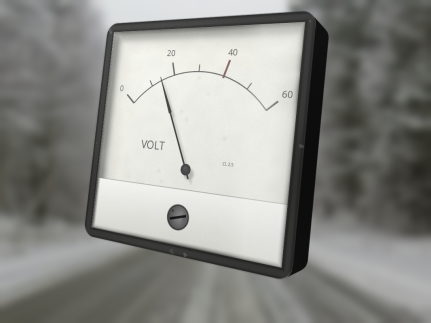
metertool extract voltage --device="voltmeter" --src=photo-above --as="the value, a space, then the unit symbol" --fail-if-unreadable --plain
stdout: 15 V
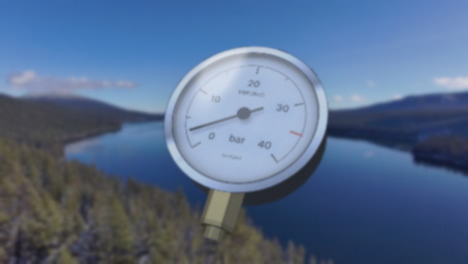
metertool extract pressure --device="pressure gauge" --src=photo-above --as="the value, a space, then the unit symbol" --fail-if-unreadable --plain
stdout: 2.5 bar
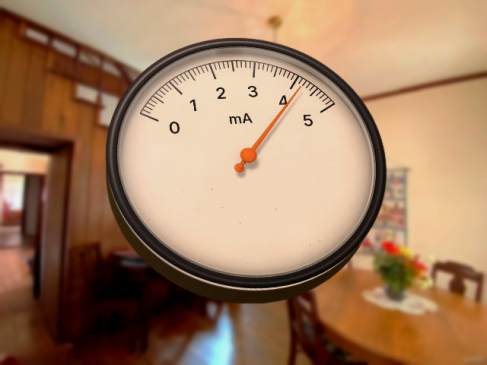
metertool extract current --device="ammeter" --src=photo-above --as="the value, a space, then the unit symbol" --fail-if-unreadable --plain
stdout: 4.2 mA
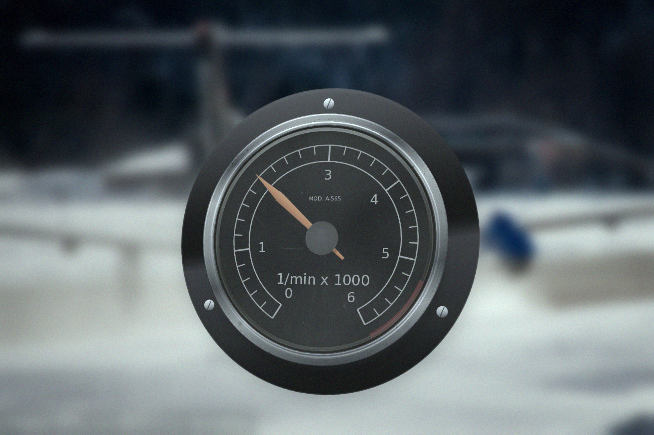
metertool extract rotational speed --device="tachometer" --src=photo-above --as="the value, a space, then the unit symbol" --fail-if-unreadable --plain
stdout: 2000 rpm
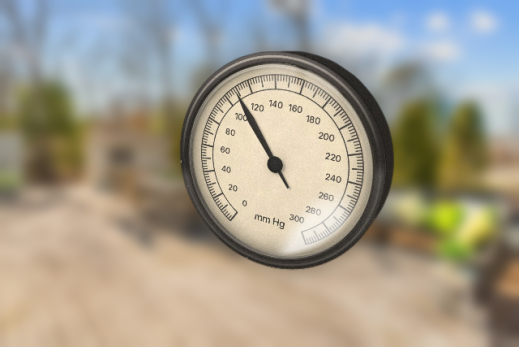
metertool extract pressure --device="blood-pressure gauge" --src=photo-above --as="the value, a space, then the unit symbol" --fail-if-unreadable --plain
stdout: 110 mmHg
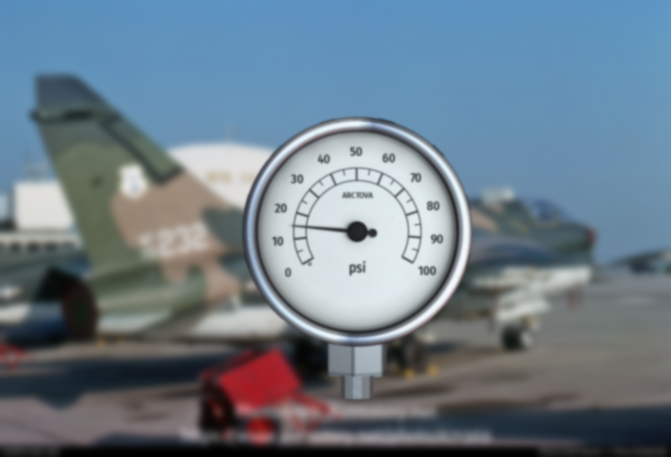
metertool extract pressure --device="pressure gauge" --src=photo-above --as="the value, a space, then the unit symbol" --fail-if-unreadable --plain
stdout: 15 psi
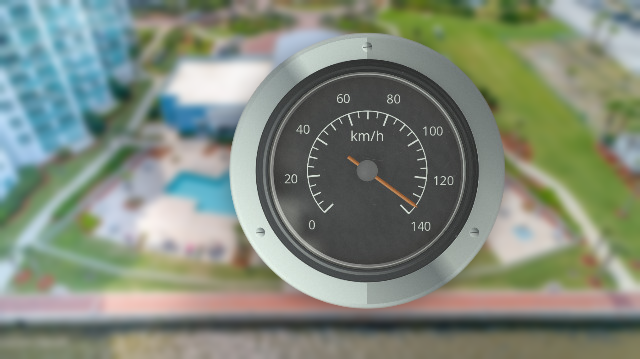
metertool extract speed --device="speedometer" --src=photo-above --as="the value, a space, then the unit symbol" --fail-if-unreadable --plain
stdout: 135 km/h
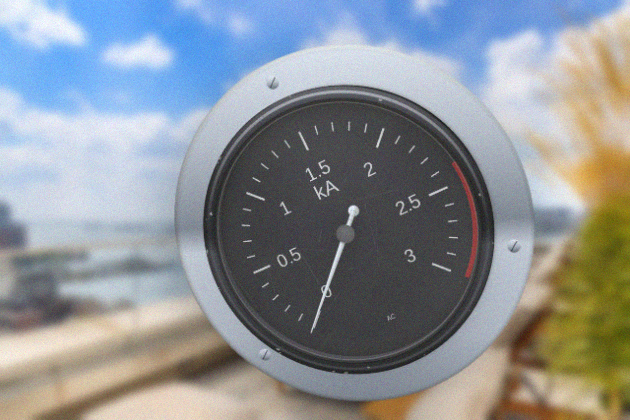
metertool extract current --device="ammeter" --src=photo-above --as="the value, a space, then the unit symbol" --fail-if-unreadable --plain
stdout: 0 kA
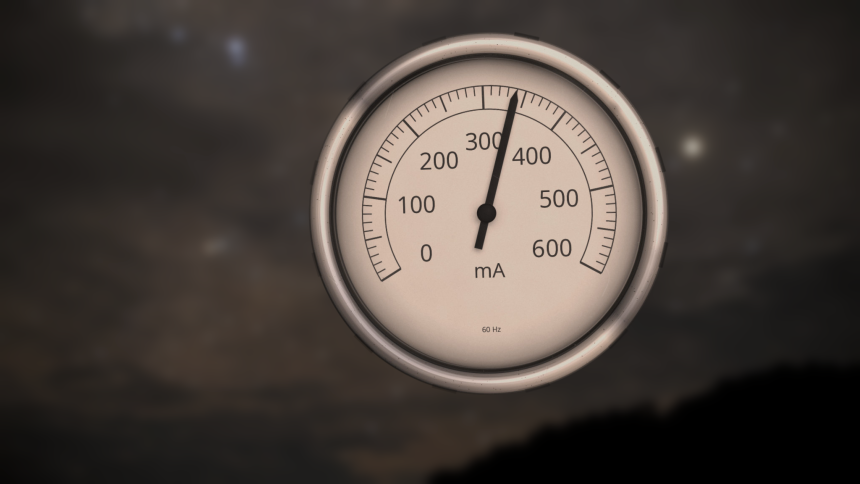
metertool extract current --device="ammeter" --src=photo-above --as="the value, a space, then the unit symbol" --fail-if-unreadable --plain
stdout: 340 mA
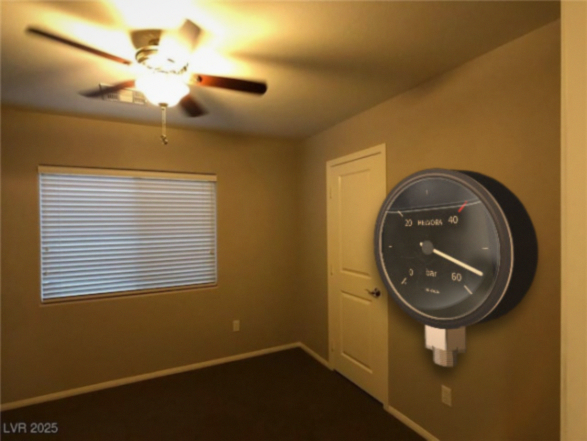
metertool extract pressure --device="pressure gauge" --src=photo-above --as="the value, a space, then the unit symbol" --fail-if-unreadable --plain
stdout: 55 bar
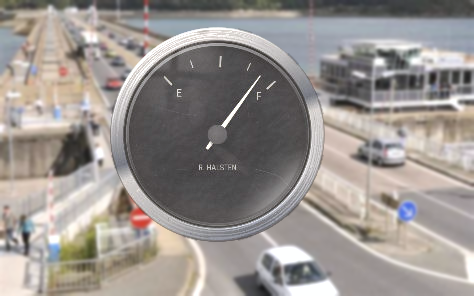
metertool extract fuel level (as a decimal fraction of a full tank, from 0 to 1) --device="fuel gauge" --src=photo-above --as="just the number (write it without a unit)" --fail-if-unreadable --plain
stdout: 0.875
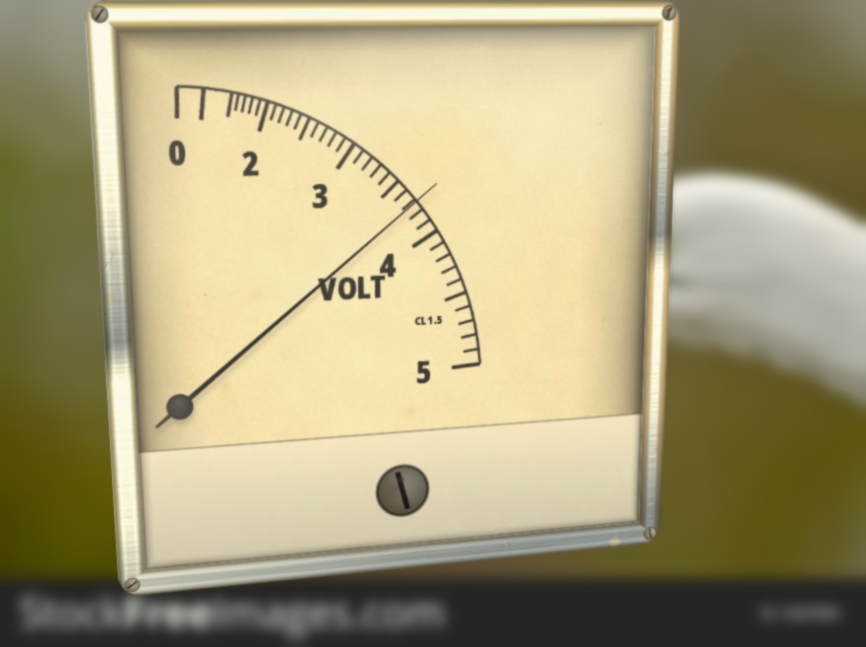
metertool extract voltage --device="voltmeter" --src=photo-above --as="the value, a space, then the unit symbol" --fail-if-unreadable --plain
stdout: 3.7 V
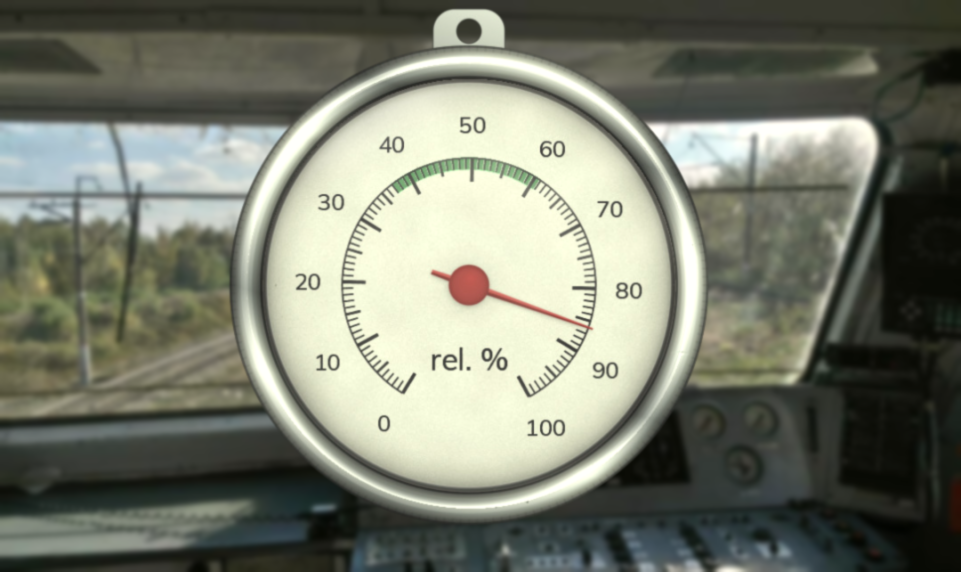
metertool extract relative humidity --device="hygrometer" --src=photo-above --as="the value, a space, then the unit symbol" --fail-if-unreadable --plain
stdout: 86 %
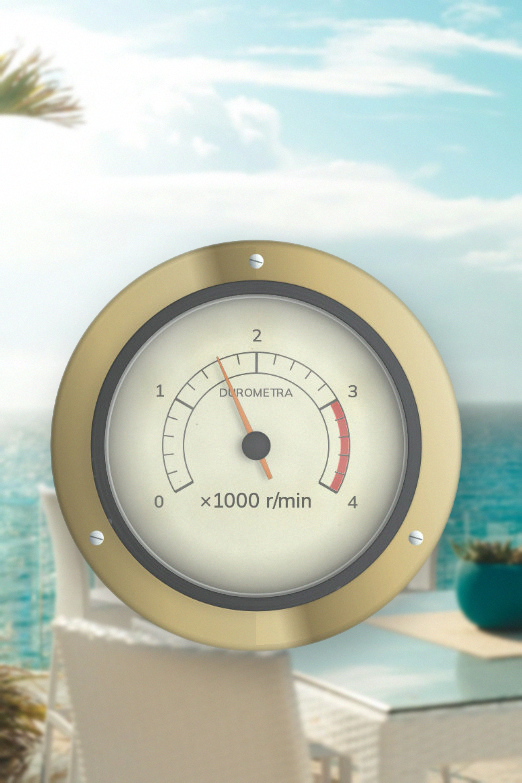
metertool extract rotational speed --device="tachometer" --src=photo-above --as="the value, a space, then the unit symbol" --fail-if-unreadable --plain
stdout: 1600 rpm
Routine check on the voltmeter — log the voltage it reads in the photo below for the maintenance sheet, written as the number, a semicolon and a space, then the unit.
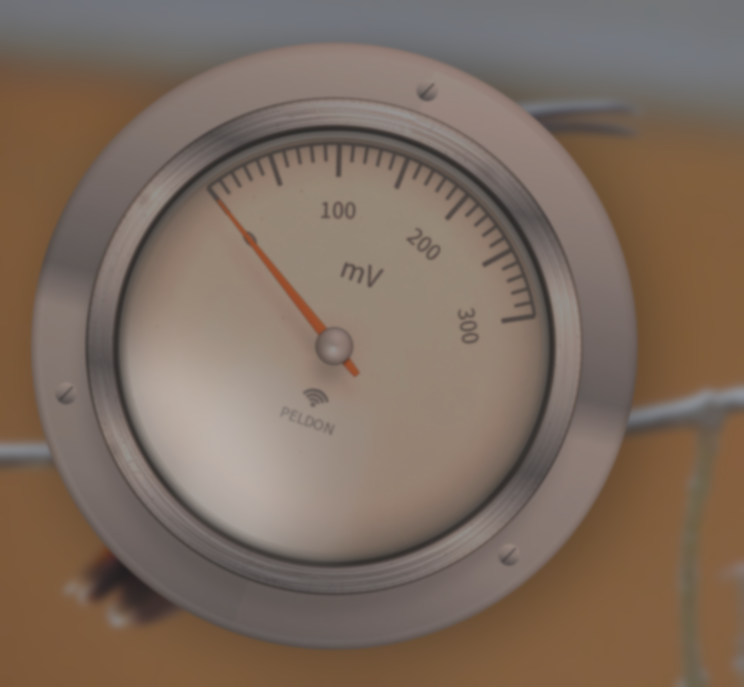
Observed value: 0; mV
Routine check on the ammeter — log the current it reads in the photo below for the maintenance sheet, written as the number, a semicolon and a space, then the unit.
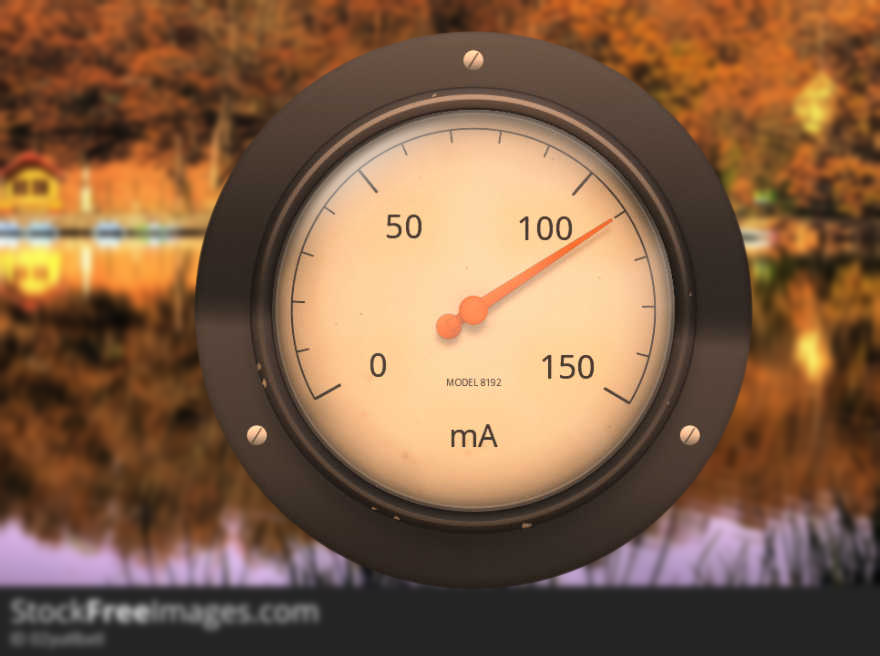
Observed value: 110; mA
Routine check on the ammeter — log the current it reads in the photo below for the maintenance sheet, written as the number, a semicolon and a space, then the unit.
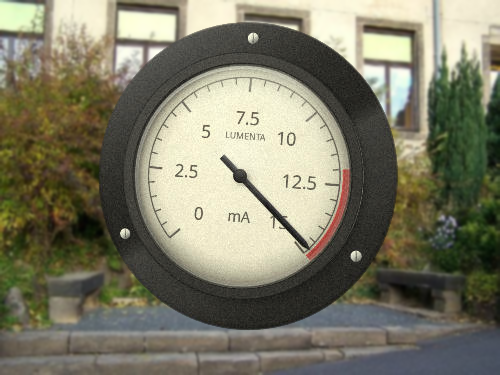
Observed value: 14.75; mA
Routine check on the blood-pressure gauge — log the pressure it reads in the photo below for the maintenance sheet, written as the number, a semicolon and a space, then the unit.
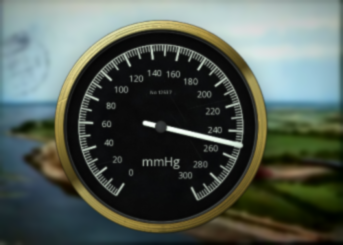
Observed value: 250; mmHg
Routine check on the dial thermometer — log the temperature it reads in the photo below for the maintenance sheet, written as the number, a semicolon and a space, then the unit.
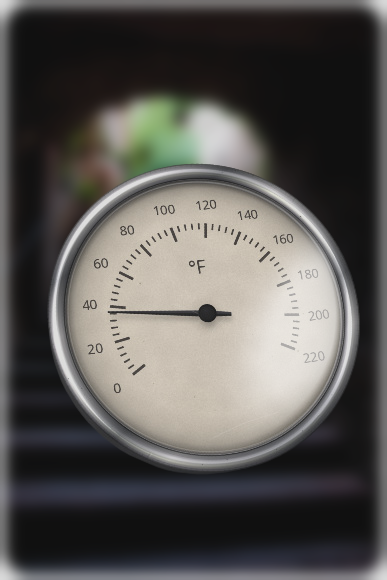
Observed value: 36; °F
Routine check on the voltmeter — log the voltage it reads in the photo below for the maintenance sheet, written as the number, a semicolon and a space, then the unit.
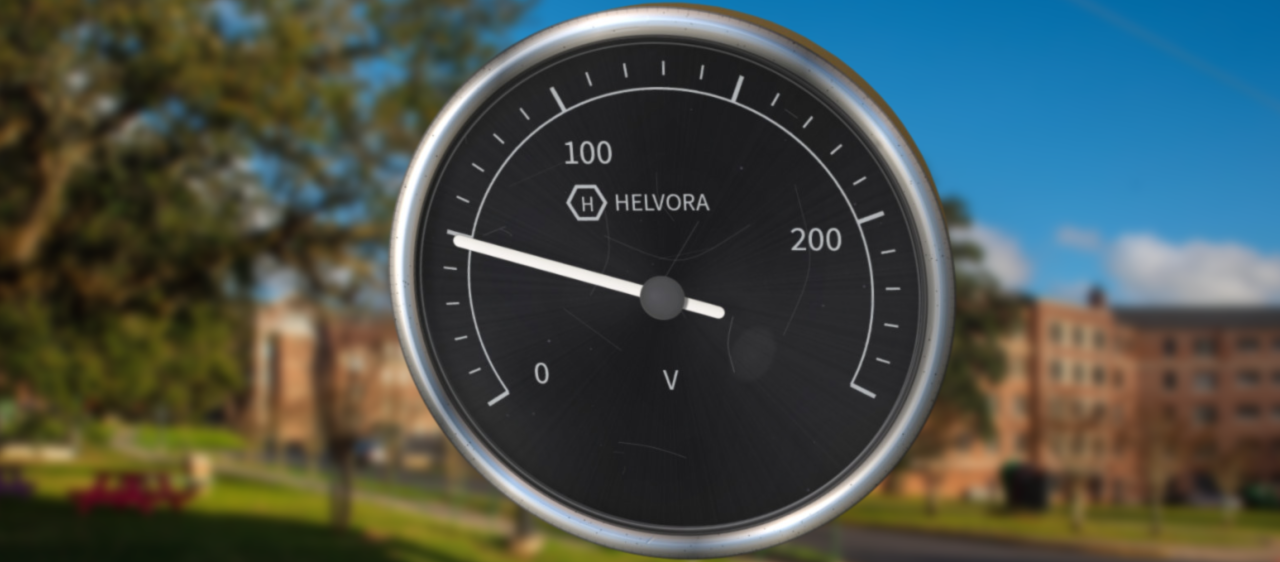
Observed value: 50; V
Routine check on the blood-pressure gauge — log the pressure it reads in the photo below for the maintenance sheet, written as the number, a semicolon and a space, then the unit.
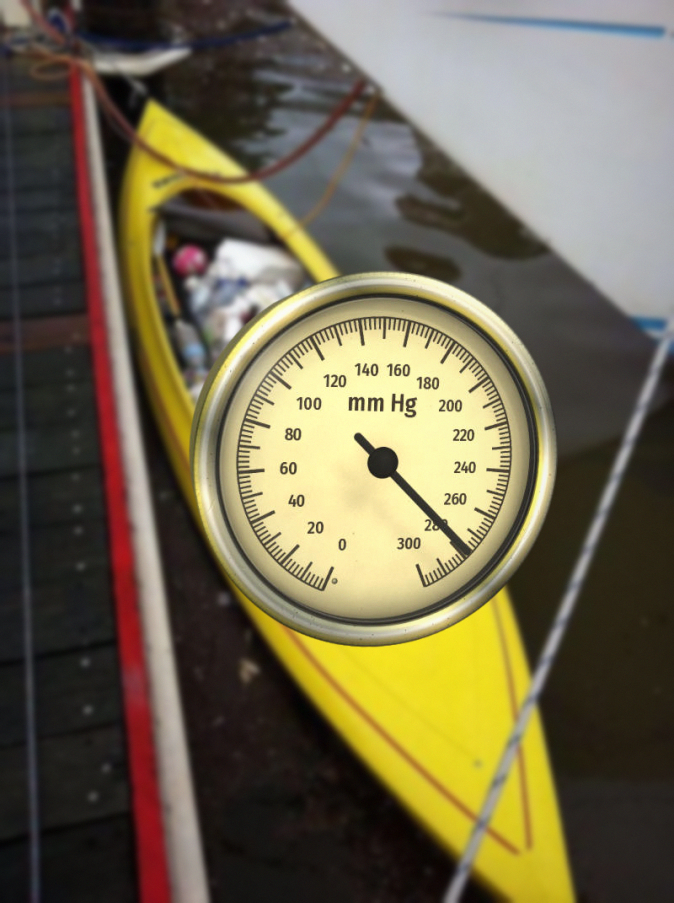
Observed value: 278; mmHg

**Work request**: Put every one of the rows above into a numbered list, one line per item, leaving out blank lines and the pictures.

**Exercise response**:
1. metertool extract voltage --device="voltmeter" --src=photo-above --as="the value, a space, then the unit symbol" --fail-if-unreadable --plain
2. stdout: 15 V
3. metertool extract pressure --device="pressure gauge" --src=photo-above --as="the value, a space, then the unit symbol" --fail-if-unreadable --plain
4. stdout: 2.5 bar
5. metertool extract current --device="ammeter" --src=photo-above --as="the value, a space, then the unit symbol" --fail-if-unreadable --plain
6. stdout: 4.2 mA
7. metertool extract rotational speed --device="tachometer" --src=photo-above --as="the value, a space, then the unit symbol" --fail-if-unreadable --plain
8. stdout: 2000 rpm
9. metertool extract pressure --device="blood-pressure gauge" --src=photo-above --as="the value, a space, then the unit symbol" --fail-if-unreadable --plain
10. stdout: 110 mmHg
11. metertool extract pressure --device="pressure gauge" --src=photo-above --as="the value, a space, then the unit symbol" --fail-if-unreadable --plain
12. stdout: 15 psi
13. metertool extract speed --device="speedometer" --src=photo-above --as="the value, a space, then the unit symbol" --fail-if-unreadable --plain
14. stdout: 135 km/h
15. metertool extract current --device="ammeter" --src=photo-above --as="the value, a space, then the unit symbol" --fail-if-unreadable --plain
16. stdout: 0 kA
17. metertool extract current --device="ammeter" --src=photo-above --as="the value, a space, then the unit symbol" --fail-if-unreadable --plain
18. stdout: 340 mA
19. metertool extract pressure --device="pressure gauge" --src=photo-above --as="the value, a space, then the unit symbol" --fail-if-unreadable --plain
20. stdout: 55 bar
21. metertool extract fuel level (as a decimal fraction of a full tank, from 0 to 1) --device="fuel gauge" --src=photo-above --as="just the number (write it without a unit)" --fail-if-unreadable --plain
22. stdout: 0.875
23. metertool extract voltage --device="voltmeter" --src=photo-above --as="the value, a space, then the unit symbol" --fail-if-unreadable --plain
24. stdout: 3.7 V
25. metertool extract relative humidity --device="hygrometer" --src=photo-above --as="the value, a space, then the unit symbol" --fail-if-unreadable --plain
26. stdout: 86 %
27. metertool extract rotational speed --device="tachometer" --src=photo-above --as="the value, a space, then the unit symbol" --fail-if-unreadable --plain
28. stdout: 1600 rpm
29. Routine check on the voltmeter — log the voltage it reads in the photo below for the maintenance sheet, written as the number, a semicolon and a space, then the unit.
30. Observed value: 0; mV
31. Routine check on the ammeter — log the current it reads in the photo below for the maintenance sheet, written as the number, a semicolon and a space, then the unit.
32. Observed value: 110; mA
33. Routine check on the ammeter — log the current it reads in the photo below for the maintenance sheet, written as the number, a semicolon and a space, then the unit.
34. Observed value: 14.75; mA
35. Routine check on the blood-pressure gauge — log the pressure it reads in the photo below for the maintenance sheet, written as the number, a semicolon and a space, then the unit.
36. Observed value: 250; mmHg
37. Routine check on the dial thermometer — log the temperature it reads in the photo below for the maintenance sheet, written as the number, a semicolon and a space, then the unit.
38. Observed value: 36; °F
39. Routine check on the voltmeter — log the voltage it reads in the photo below for the maintenance sheet, written as the number, a semicolon and a space, then the unit.
40. Observed value: 50; V
41. Routine check on the blood-pressure gauge — log the pressure it reads in the photo below for the maintenance sheet, written as the number, a semicolon and a space, then the unit.
42. Observed value: 278; mmHg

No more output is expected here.